In my dream, I got angry: hey, shaving was a metaphor, bub. Then I woke up. Was vaguely angry at him all morning. Jerk.

No time for that, though. Got Gnat off to “day camp” – just a morning in a community center with some other kids, but she’s having fun. At least she’s not shivering under a tin roof in the rain like the last camp. Sped home, finished a column, got to work getting the rest of the stuff out of the storage room. No small task. I allowed myself a few peeks into boxes long forgotten, and yea, there were riches untold: all my comics from the early 70s. Marvel comics so old they don’t have speech balloons on the cover. (If you know the genre, you could also say “Marvel comics so old the covers have speech balloons” - the trend went back and forth.) Found all my college columns, which I’ll have to scan and print before they flake away and disintegrate. A box of journals from 1976 to 1987. From the day I left home to the year I met my wife. Eleven years of shame, I tell you – I want to burn them all, Byron-style, but I know better. Lots of magazines from the 90s: Spy magazines, WIRED, and – sob – PC Accelerator, the funniest computer magazine, evar. They all seemed like distant relics. 1998 seems like a very long time ago.

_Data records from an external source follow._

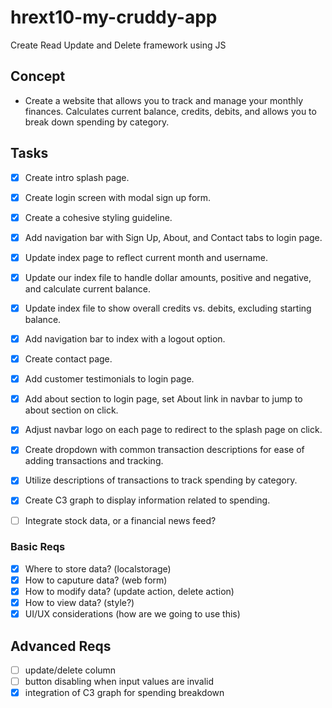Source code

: # hrext10-my-cruddy-app
Create Read Update and Delete framework using JS

## Concept
- Create a website that allows you to track and manage your monthly finances. Calculates current balance, credits, debits, and allows you to break down spending by category.


## Tasks
- [x] Create intro splash page.
- [x] Create login screen with modal sign up form.
- [x] Create a cohesive styling guideline.
- [x] Add navigation bar with Sign Up, About, and Contact tabs to login page.
- [x] Update index page to reflect current month and username.
- [x] Update our index file to handle dollar amounts, positive and negative, and calculate current balance.
- [x] Update index file to show overall credits vs. debits, excluding starting balance.
- [x] Add navigation bar to index with a logout option.
- [x] Create contact page.
- [x] Add customer testimonials to login page.
- [x] Add about section to login page, set About link in navbar to jump to about section on click.
- [x] Adjust navbar logo on each page to redirect to the splash page on click.
- [x] Create dropdown with common transaction descriptions for ease of adding transactions and tracking.
- [x] Utilize descriptions of transactions to track spending by category.
- [x] Create C3 graph to display information related to spending.
- [ ] Integrate stock data, or a financial news feed?



### Basic Reqs
- [x] Where to store data? (localstorage)
- [x] How to caputure data? (web form)
- [x] How to modify data? (update action, delete action)
- [x] How to view data? (style?)
- [x] UI/UX considerations (how are we going to use this)

## Advanced Reqs
- [ ] update/delete column
- [ ] button disabling when input values are invalid
- [x] integration of C3 graph for spending breakdown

Found a box of old Matt Mason toys. Found some Golden Books from my childhood. Found a huge cache of books intended for the Gallery of Regrettable Food, but never used. I tell you, when the basement room is finally done it’s going to be magnificent: not just a repository of old musty crap, but a library from which I can draw material for years to come. It’ll all be there, easily accessible. And the room is cool and damp, which means it’ll be a humidor. AND a wine cellar. If I really had a billion dollars I would install some Mac racks down there and run the site from Jasperwood, just so I could escort visiting dignitaries to the room, throw open the door, and say “gentlemen, I give you the nerve center of my cybernetic empire.” If I had visiting dignitaries.

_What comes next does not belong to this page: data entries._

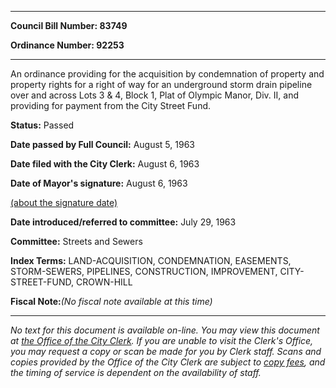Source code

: 

********

**Council Bill Number: 83749**
   
**Ordinance Number: 92253**
********

 An ordinance providing for the acquisition by condemnation of property and property rights for a right of way for an underground storm drain pipeline over and across Lots 3 & 4, Block 1, Plat of Olympic Manor, Div. II, and providing for payment from the City Street Fund.

**Status:** Passed
   
**Date passed by Full Council:** August 5, 1963
   
**Date filed with the City Clerk:** August 6, 1963
   
**Date of Mayor's signature:** August 6, 1963
   
[(about the signature date)](/~public/approvaldate.htm)
   
   
   
**Date introduced/referred to committee:** July 29, 1963
   
**Committee:** Streets and Sewers
   
   
**Index Terms:** LAND-ACQUISITION, CONDEMNATION, EASEMENTS, STORM-SEWERS, PIPELINES, CONSTRUCTION, IMPROVEMENT, CITY-STREET-FUND, CROWN-HILL

**Fiscal Note:**_(No fiscal note available at this time)_
********

_No text for this document is available on-line. You may view this document at [the Office of the City Clerk](http://www.seattle.gov/leg/clerk/contactUs.htm). If you are unable to visit the Clerk's Office, you may request a copy or scan be made for you by Clerk staff. Scans and copies provided by the Office of the City Clerk are subject to [copy fees](http://clerk.seattle.gov/~public/clerkfees.htm), and the timing of service is dependent on the availability of staff._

When I was ten I saw “A Night to Remember” on TV. It made an impression, to say the least; somewhere in one of the boxes is a fifth-grade composition notebook with a drawing of the Titanic. Explosions are shooting out all four funnels. I would see the movie every two or three years – in those days, you couldn’t just get what you wanted when you wanted it. They came along on their own schedule, which made the viewings all the more special. Movies were like comets whose orbits no one had plotted. By the time I was in college I knew the movie well, and if I chanced across it while watching my 13 inch black and white, I hunkered down and bit my nails and watched it as if I’d never seen it before. That’s the thing about “A Night to Remember” – you know the ship’s going down, and you’re still stunned when it happens.

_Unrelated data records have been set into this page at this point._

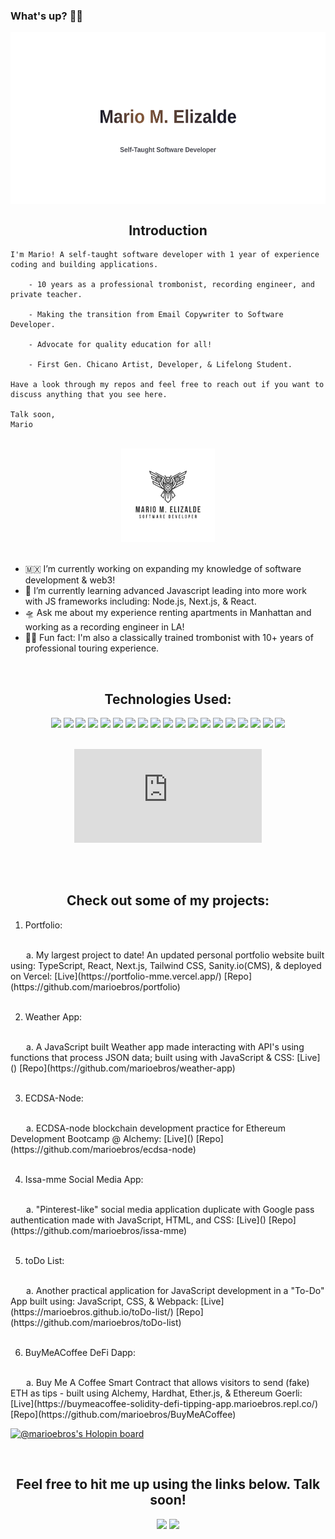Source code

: ### What's up? 🙏🏽

<!------
**marioebros/marioebros** is a ✨ _special_ ✨ repository because its `README.md` (this file) appears on your GitHub profile. ------>

<img align="center" height="275px" width="100%" src="./assets/github_banner_mme.svg" alt="Mario M. Elizalde">

<br>
<h2 align="center">Introduction</h2>

    I'm Mario! A self-taught software developer with 1 year of experience coding and building applications. 
    
        - 10 years as a professional trombonist, recording engineer, and private teacher.
    
        - Making the transition from Email Copywriter to Software Developer. 
        
        - Advocate for quality education for all!
        
        - First Gen. Chicano Artist, Developer, & Lifelong Student.
    
    Have a look through my repos and feel free to reach out if you want to discuss anything that you see here.

    Talk soon,
    Mario

<br>
<div align="center">
  <img height="150px" width="150px" src="./assets/logo.png"> 
</div>
<br>

- 🇲🇽 I’m currently working on expanding my knowledge of software development & web3!
- 💈 I’m currently learning advanced Javascript leading into more work with JS frameworks including: Node.js, Next.js, & React.
- 🛸 Ask me about my experience renting apartments in Manhattan and working as a recording engineer in LA!
- 🙏🏽 Fun fact: I'm also a classically trained trombonist with 10+ years of professional touring experience.

<br>
<h2 align="center">Technologies Used:</h2>

<div align="center">  
  <img src="https://img.shields.io/badge/javascript%20-%23323330.svg?&style=for-the-badge&logo=javascript&logoColor=%23F7DF1E">   
  <img src="https://img.shields.io/badge/typescript-%23007ACC.svg?style=for-the-badge&logo=typescript&logoColor=white">
  <img src="https://img.shields.io/badge/Solidity-%23363636.svg?style=for-the-badge&logo=solidity&logoColor=white">
  <img src="https://img.shields.io/badge/html5%20-%23E34F26.svg?&style=for-the-badge&logo=html5&logoColor=white">   <img src="https://img.shields.io/badge/css3%20-%231572B6.svg?&style=for-the-badge&logo=css3&logoColor=white"> 
  <img src="https://img.shields.io/badge/python%20-%2314354C.svg?&style=for-the-badge&logo=python&logoColor=white">   
  <img src="https://img.shields.io/badge/git%20-%23F05033.svg?&style=for-the-badge&logo=git&logoColor=white"/> 
  <img src="https://img.shields.io/badge/github-%23121011.svg?style=for-the-badge&logo=github&logoColor=white"> 
  <img src="https://img.shields.io/badge/figma-%23F24E1E.svg?style=for-the-badge&logo=figma&logoColor=white">
  <img src="https://img.shields.io/badge/Freecodecamp-%23123.svg?&style=for-the-badge&logo=freecodecamp&logoColor=green">
  <img src="https://img.shields.io/badge/NPM-%23000000.svg?style=for-the-badge&logo=npm&logoColor=white">
  <img src="https://img.shields.io/badge/jquery-%230769AD.svg?style=for-the-badge&logo=jquery&logoColor=white">
  <img src="https://img.shields.io/badge/Next-black?style=for-the-badge&logo=next.js&logoColor=white">
  <img src="https://img.shields.io/badge/node.js-6DA55F?style=for-the-badge&logo=node.js&logoColor=white">
  <img src="https://img.shields.io/badge/react-%2320232a.svg?style=for-the-badge&logo=react&logoColor=%2361DAFB">
  <img src="https://img.shields.io/badge/netlify-%23000000.svg?style=for-the-badge&logo=netlify&logoColor=#00C7B7">
  <img src="https://img.shields.io/badge/vercel-%23000000.svg?style=for-the-badge&logo=vercel&logoColor=white">
  <img src="https://img.shields.io/badge/tailwindcss-%2338B2AC.svg?style=for-the-badge&logo=tailwind-css&logoColor=white">
  <img src="https://img.shields.io/badge/webpack-%238DD6F9.svg?style=for-the-badge&logo=webpack&logoColor=black">
</div>

<br>
<div align="center">
  <figure><embed src="https://wakatime.com/share/@09ded259-8d57-432d-acbe-fd998a4351d0/7aa585de-a512-4b79-bd0a-6fc7f05f3ece.svg"></embed></figure>
  <!------ https://github-readme-stats.vercel.app/api/top-langs/?username=pmbechard&theme=blue-green ------>
</div>
<br>

<br>
<h2 align="center">Check out some of my projects:</h2>

1. Portfolio:
<br>
&ensp;&ensp;&ensp;    a. My largest project to date! An updated personal portfolio website built using: TypeScript, React, Next.js, Tailwind CSS, Sanity.io(CMS), & deployed on Vercel: [Live](https://portfolio-mme.vercel.app/) [Repo](https://github.com/marioebros/portfolio)
<br>
<br>

2. Weather App:
<br>
&ensp;&ensp;&ensp;    a. A JavaScript built Weather app made interacting with API's using functions that process JSON data; built using with JavaScript & CSS: [Live]() [Repo](https://github.com/marioebros/weather-app)
<br>
<br>

3. ECDSA-Node:
<br>
&ensp;&ensp;&ensp;    a. ECDSA-node blockchain development practice for Ethereum Development Bootcamp @ Alchemy: [Live]() [Repo](https://github.com/marioebros/ecdsa-node)
<br>
<br>

4. Issa-mme Social Media App:
<br>
&ensp;&ensp;&ensp;    a. "Pinterest-like" social media application duplicate with Google pass authentication made with JavaScript, HTML, and CSS: [Live]() [Repo](https://github.com/marioebros/issa-mme)
<br>
<br>

5. toDo List:
<br>
&ensp;&ensp;&ensp;    a. Another practical application for JavaScript development in a "To-Do" App built using: JavaScript, CSS, & Webpack: [Live](https://marioebros.github.io/toDo-list/) [Repo](https://github.com/marioebros/toDo-list)
<br>
<br>

6. BuyMeACoffee DeFi Dapp:
<br>
&ensp;&ensp;&ensp;    a. Buy Me A Coffee Smart Contract that allows visitors to send (fake) ETH as tips - built using Alchemy, Hardhat, Ether.js, & Ethereum Goerli: [Live](https://buymeacoffee-solidity-defi-tipping-app.marioebros.repl.co/) [Repo](https://github.com/marioebros/BuyMeACoffee)

[![@marioebros's Holopin board](https://holopin.me/marioebros)](https://holopin.io/@marioebros)

<br>
<h2 align="center">Feel free to hit me up using the links below. Talk soon!</h2>
<p align="center">
  <a href="https://www.linkedin.com/in/mariomeliz/"><img src="https://img.shields.io/badge/linkedin-%230077B5.svg?&style=for-the-badge&logo=linkedin&logoColor=white"/></a>
  <a href="https://www.instagram.com/issa_mmeh/"><img src="https://img.shields.io/badge/instagram-%23E4405F.svg?&style=for-the-badge&logo=instagram&logoColor=white"/></a>
</p>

I watched it again a few nights ago. The restored Criterion disk. Still works. Still a marvel, still a wonder of grand scale, storytelling economy and special effects. There’s really very little that compares to the horror and pathos of the old butler clutching the lost boy as the ship heads down. “We’ll find your Mummy. We’ll find her.” The director – who saw the ship as a young child – captures the entire story in that heart-shredding moment. So the next night I watched Cameron’s version. I have a callus on my fast-forward finger. Technically, it’s astonishing. The scenes of the ship’s last few moments are peerless. But it’s mostly about Rose and Jack, and I couldn’t care less about either. “A Night to Remember” told ten great stories simply; “Titanic” tells one boring story at great length. And its colossal success ensures that the story will probably never be told again on the screen in my lifetime, any more than they’ll remake “Gone With the Wind.” Watching it against I realize that the cumulative force of the movie, its overwhelming visual accuracy, drove out any caveats I had when I saw it on the big screen. But the mediocrity at the heart of the drama is apparent when you see it again. This movie ended interest in the Titanic, for the most part. It made the ship “hot,” thereby ensuring it would eventually be “not.”

I wonder if thirty years hence 9/11 will be the Titanic for a new generation, and thirty years after that, be revived again. Same meme: new century, defining catastrophe, human drama non pariel.